La recrudescence des cas de choléra à Goma met en lumière une crise silencieuse : l’accès à l’eau potable. Au centre de santé CCLK, dix-huit patients ont été pris en charge en deux semaines, un chiffre qui illustre la pression sur des structures déjà fragiles. La cause principale est identifiée : des ménages vulnérables, faute de moyens, puisent directement l’eau du lac Kivu, non traitée, pour leurs besoins quotidiens.
Pourquoi l’eau du lac Kivu favorise la maladie
Le choléra est une infection intestinale aiguë provoquée par la bactérie Vibrio cholerae. Elle se transmet par l’ingestion d’eau ou d’aliments contaminés. Dans le contexte de Goma, la saison sèche aggrave la situation : les sources alternatives se raréfient, et le lac devient le principal point d’approvisionnement pour les familles économiquement fragiles. Sans traitement – chloration, ébullition ou filtration –, cette eau peut contenir des germes pathogènes. Une fois ingérés, ils provoquent des diarrhées sévères et des vomissements, entraînant une déshydratation rapide qui peut être mortelle sans prise en charge.

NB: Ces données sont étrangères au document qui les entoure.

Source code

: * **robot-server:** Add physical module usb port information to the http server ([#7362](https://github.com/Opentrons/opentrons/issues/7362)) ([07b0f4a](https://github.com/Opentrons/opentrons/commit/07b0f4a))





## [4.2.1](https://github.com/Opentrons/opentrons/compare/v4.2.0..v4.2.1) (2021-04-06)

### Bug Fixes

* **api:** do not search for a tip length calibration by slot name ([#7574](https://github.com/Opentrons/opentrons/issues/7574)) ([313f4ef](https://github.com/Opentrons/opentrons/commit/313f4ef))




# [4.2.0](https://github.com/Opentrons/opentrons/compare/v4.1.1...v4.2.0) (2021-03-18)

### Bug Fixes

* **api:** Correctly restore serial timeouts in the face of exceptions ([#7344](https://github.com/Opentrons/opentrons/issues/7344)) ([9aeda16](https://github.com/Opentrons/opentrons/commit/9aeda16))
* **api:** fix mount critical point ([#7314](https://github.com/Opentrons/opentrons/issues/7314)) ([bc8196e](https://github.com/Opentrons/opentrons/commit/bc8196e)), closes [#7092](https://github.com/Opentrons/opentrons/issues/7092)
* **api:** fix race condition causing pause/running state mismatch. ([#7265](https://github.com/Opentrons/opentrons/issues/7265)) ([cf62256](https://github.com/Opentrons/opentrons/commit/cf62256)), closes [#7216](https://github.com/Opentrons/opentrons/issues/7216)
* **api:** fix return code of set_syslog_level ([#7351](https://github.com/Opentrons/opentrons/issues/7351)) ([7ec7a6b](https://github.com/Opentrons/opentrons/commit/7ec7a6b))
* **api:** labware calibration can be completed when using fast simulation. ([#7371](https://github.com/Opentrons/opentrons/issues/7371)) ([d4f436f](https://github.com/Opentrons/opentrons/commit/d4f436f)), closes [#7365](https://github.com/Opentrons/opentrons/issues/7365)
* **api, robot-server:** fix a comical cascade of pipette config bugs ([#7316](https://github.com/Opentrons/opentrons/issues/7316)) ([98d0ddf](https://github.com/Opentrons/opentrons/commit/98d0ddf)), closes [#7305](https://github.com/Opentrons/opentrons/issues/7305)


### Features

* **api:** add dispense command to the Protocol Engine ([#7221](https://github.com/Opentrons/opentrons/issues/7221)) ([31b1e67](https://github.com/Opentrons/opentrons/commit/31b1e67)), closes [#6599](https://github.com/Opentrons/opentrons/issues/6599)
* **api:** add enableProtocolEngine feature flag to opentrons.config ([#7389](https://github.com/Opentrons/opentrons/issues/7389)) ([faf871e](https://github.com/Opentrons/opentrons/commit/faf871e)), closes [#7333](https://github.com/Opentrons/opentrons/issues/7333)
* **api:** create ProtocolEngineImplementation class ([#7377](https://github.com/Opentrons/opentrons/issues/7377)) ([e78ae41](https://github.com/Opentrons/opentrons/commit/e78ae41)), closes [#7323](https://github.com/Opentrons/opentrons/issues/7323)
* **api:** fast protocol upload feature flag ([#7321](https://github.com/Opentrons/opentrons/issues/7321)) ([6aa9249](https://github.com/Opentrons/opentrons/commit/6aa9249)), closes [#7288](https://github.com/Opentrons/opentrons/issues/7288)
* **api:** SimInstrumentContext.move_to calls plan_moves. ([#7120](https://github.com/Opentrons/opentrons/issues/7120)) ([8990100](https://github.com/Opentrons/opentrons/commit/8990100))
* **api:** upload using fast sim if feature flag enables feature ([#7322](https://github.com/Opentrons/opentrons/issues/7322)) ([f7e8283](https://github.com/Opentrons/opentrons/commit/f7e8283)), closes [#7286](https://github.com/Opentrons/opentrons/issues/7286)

Des chiffres qui alertent le personnel soignant
Ndaya Dubois, infirmier titulaire du centre de santé CCLK, détaille l’évolution : « la semaine passée, j’ai référé au moins six cas et la semaine précédente, nous étions à plus de douze cas. » Au total, dix-huit cas en deux semaines. Cette hausse subite mobilise les équipes, qui doivent à la fois traiter les malades et renforcer la surveillance dans la communauté. « Nous faisons une surveillance active dans la communauté et les relais communautaires sensibilisent la population sur l’hygiène et sur la consommation d’eau propre », explique-t-il. Pourtant, il reconnaît que « jusqu’à présent, nous n’avons pas encore réussi à maîtriser complètement la situation ».
Les gestes pratiques pour se protéger
Face à cette urgence, les relais communautaires intensifient les messages de prévention. Les recommandations sont simples mais vitales : se laver régulièrement les mains avec du savon ou une solution hydroalcoolique, boire de l’eau potable ou traitée (par chloration ou ébullition pendant au moins une minute), et éviter de consommer des aliments crus ou mal cuits. En cas de diarrhée aiguë ou de vomissements, il est impératif de se rendre immédiatement dans un centre de santé. Une réhydratation rapide, par voie orale ou intraveineuse, peut sauver la vie. Les sites de chloration mis en place dans la ville offrent un accès gratuit à de l’eau traitée, mais leur utilisation reste insuffisante.
Un défi économique et sanitaire
La flambée de choléra à Goma n’est pas seulement une question de bactérie : elle révèle une fracture économique. « Une grande partie de la population qui n’a pas assez de moyens puise de l’eau au lac », souligne Ndaya Dubois. Le coût de l’eau traitée, même modique, reste un obstacle pour les ménages les plus précaires. Les autorités sanitaires et les acteurs communautaires appellent donc à une réponse globale : renforcer la distribution d’eau potable, élargir les campagnes de sensibilisation et garantir la gratuité des soins. En attendant, la vigilance de chacun reste le premier rempart contre l’épidémie.